Saved data entries
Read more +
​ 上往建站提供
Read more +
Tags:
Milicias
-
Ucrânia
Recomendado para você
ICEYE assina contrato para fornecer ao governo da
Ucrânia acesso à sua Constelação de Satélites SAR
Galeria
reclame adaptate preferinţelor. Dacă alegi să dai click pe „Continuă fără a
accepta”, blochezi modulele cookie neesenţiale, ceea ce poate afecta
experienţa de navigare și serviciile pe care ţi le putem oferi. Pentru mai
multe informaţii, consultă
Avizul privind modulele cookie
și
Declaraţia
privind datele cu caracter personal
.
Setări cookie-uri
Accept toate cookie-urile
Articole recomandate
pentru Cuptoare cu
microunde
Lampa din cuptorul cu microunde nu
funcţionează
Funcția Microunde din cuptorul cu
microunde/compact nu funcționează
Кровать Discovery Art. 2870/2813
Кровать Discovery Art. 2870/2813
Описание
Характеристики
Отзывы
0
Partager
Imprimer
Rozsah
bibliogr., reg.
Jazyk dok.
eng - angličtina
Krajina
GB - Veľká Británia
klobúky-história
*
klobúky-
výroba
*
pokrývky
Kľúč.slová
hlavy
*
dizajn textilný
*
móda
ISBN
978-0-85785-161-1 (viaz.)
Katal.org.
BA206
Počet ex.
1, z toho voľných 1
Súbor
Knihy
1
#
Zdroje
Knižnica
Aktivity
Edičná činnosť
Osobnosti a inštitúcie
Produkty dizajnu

---

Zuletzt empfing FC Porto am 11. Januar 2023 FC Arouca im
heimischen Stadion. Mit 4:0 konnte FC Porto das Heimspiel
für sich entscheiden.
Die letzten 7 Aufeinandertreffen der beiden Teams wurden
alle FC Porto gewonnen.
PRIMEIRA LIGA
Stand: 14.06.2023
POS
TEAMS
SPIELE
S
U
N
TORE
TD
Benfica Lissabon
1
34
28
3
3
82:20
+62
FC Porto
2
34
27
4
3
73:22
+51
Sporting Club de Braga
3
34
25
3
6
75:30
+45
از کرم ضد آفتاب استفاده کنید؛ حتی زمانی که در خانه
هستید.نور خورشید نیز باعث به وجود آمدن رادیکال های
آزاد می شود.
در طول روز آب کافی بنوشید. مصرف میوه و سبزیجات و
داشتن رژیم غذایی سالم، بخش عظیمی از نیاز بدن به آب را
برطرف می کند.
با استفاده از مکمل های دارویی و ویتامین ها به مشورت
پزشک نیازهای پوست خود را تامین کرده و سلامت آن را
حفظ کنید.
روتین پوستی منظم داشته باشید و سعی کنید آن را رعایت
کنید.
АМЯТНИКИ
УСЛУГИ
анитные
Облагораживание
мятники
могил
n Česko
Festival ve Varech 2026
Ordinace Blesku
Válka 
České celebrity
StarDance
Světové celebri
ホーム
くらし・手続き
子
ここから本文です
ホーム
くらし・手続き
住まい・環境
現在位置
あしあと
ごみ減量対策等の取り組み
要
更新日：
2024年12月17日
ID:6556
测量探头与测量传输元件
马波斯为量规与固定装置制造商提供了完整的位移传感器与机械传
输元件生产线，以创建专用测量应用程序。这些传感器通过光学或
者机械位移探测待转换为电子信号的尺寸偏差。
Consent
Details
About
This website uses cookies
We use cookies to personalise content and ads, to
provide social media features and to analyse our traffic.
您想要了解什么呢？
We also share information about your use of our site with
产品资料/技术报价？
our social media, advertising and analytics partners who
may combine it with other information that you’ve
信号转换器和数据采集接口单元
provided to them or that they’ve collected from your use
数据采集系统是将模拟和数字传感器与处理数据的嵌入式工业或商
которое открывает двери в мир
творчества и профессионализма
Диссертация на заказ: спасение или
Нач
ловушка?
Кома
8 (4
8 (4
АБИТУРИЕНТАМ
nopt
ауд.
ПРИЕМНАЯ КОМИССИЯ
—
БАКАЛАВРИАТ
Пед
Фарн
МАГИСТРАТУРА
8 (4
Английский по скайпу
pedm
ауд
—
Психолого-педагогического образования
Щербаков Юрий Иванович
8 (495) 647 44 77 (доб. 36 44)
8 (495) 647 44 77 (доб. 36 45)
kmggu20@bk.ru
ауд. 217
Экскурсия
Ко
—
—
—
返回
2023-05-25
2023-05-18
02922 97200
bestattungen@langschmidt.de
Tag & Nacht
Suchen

--

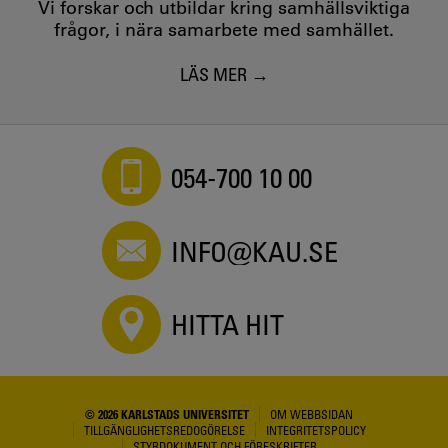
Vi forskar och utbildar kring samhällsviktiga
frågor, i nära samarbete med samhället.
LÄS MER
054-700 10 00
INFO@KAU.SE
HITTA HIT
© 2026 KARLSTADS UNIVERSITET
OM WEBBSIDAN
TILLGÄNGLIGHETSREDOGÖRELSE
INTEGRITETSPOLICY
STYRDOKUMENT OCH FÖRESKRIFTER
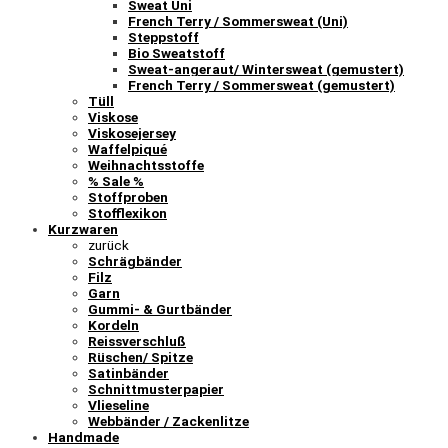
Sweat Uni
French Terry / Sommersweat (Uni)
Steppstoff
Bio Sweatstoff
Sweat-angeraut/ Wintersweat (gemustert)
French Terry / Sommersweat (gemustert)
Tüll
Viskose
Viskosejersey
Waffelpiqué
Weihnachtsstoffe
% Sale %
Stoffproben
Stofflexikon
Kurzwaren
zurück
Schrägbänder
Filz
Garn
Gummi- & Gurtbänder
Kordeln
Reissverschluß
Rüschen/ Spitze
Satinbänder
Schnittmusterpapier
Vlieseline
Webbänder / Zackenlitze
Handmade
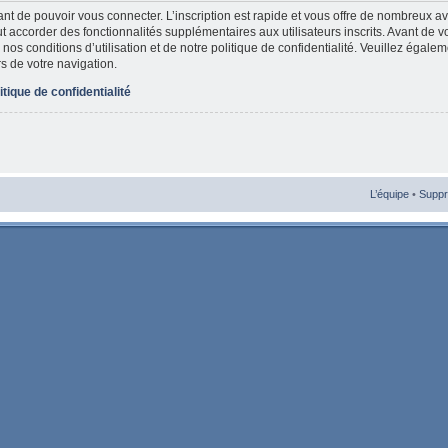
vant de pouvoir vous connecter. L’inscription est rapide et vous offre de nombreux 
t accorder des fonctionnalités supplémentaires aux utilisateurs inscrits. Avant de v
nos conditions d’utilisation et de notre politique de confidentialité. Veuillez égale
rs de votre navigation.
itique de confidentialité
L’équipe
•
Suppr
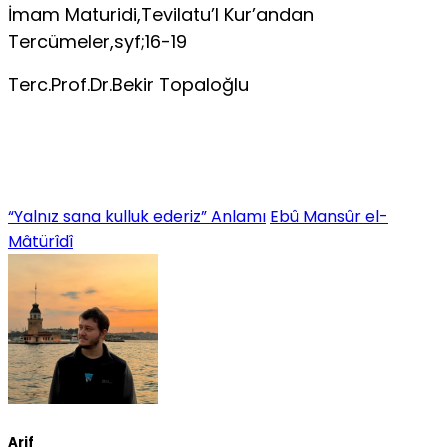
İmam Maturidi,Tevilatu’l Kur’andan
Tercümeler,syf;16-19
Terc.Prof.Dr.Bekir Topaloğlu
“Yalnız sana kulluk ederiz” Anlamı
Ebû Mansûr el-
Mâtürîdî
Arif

__What to do__:
Find each line in the records above containing the word "that", and copy those lines out in full.

__Answer area__:
may combine it with other information that you’ve
provided to them or that they’ve collected from your use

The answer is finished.